Sometimes smaller "teams" are more efficient ! ;)

RE: "Small teams"
by nxsty on Sun 14th Oct 2007 16:30 in reply to ""Small teams""
nxsty Member since:
2005-11-12

Yeah, just look at windows vista. ;)

But still, Matthew Dillon does tons of the work himself and his mentality to rewrite and redesign stuff instead of using what's already available is pushing the date of an actually feature-complete stable release far into the future.

Reply Parent Bookmark Score: 5

RE[2]: "Small teams"
by Flatland_Spider on Mon 15th Oct 2007 05:31 in reply to "RE: "Small teams""
Flatland_Spider Member since:
2006-09-01

That maybe, but in the meantime there are other BSD operating systems that feature-complete and stable for everyone who needs that.

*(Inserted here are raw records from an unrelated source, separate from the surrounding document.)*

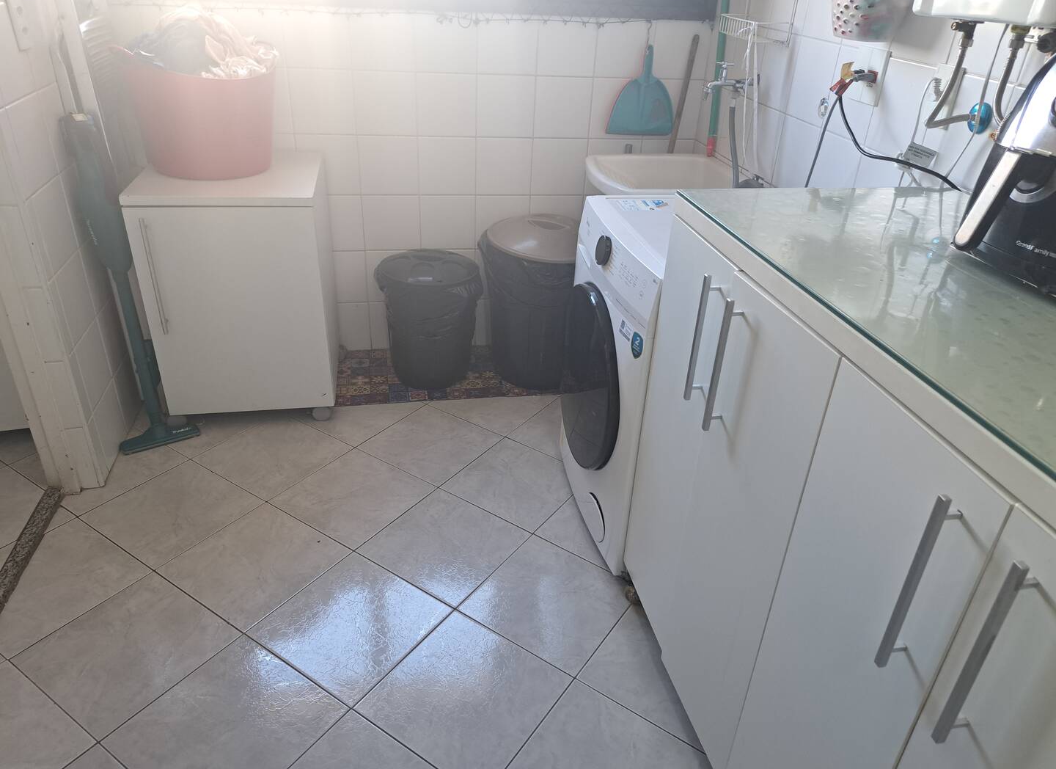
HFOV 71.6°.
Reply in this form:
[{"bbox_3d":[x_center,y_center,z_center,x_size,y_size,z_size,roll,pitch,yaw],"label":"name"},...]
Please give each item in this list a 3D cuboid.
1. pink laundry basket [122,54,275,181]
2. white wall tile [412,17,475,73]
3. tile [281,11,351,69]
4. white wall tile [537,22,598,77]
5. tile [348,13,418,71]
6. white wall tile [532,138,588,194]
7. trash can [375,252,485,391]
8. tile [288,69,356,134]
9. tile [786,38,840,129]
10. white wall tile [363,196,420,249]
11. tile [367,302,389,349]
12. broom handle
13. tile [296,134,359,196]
[{"bbox_3d":[-0.966,-0.803,2.203,0.410,0.290,0.390,-3,30,-11],"label":"pink laundry basket"},{"bbox_3d":[-0.265,-1.107,2.382,0.200,0.176,0.010,-3,30,-11],"label":"white wall tile"},{"bbox_3d":[-0.667,-1.112,2.328,0.202,0.202,0.010,-3,30,-10],"label":"tile"},{"bbox_3d":[0.132,-1.127,2.456,0.200,0.176,0.010,-3,30,-11],"label":"white wall tile"},{"bbox_3d":[-0.463,-1.097,2.345,0.200,0.176,0.010,-3,30,-11],"label":"tile"},{"bbox_3d":[0.113,-0.792,2.672,0.200,0.200,0.010,-3,30,-11],"label":"white wall tile"},{"bbox_3d":[-0.359,-0.234,2.660,0.365,0.418,0.360,-3,30,-11],"label":"trash can"},{"bbox_3d":[-0.670,-0.922,2.400,0.200,0.200,0.010,-3,30,-11],"label":"tile"},{"bbox_3d":[0.754,-0.798,1.928,0.010,0.200,0.200,-3,30,-11],"label":"tile"},{"bbox_3d":[-0.494,-0.584,2.655,0.200,0.200,0.010,-3,30,-11],"label":"white wall tile"},{"bbox_3d":[-0.513,-0.231,2.860,0.202,0.202,0.010,-3,30,-10],"label":"tile"},{"bbox_3d":[0.512,-0.694,2.766,0.024,1.139,0.024,1,27,-13],"label":"broom handle"},{"bbox_3d":[-0.686,-0.756,2.527,0.202,0.202,0.010,-3,30,-10],"label":"tile"}]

Dfly is about scratching an itch Matt has about building a operating system around lightweight kernel threads that is also fully distributed.

Rewriting and redesigning stuff isn't a bad thing. Sometimes conventions need to be challenged. I also don't think there is much that they can share with other OSs, aside from userland tools and drivers. There really isn't anyone else going where they're going right now (VMS and Plan9 do the distributed computing thing, but I don't think they can crib from those two), so rewriting stuff may also be more of a necessity if they want a correct rather then a hackish solution.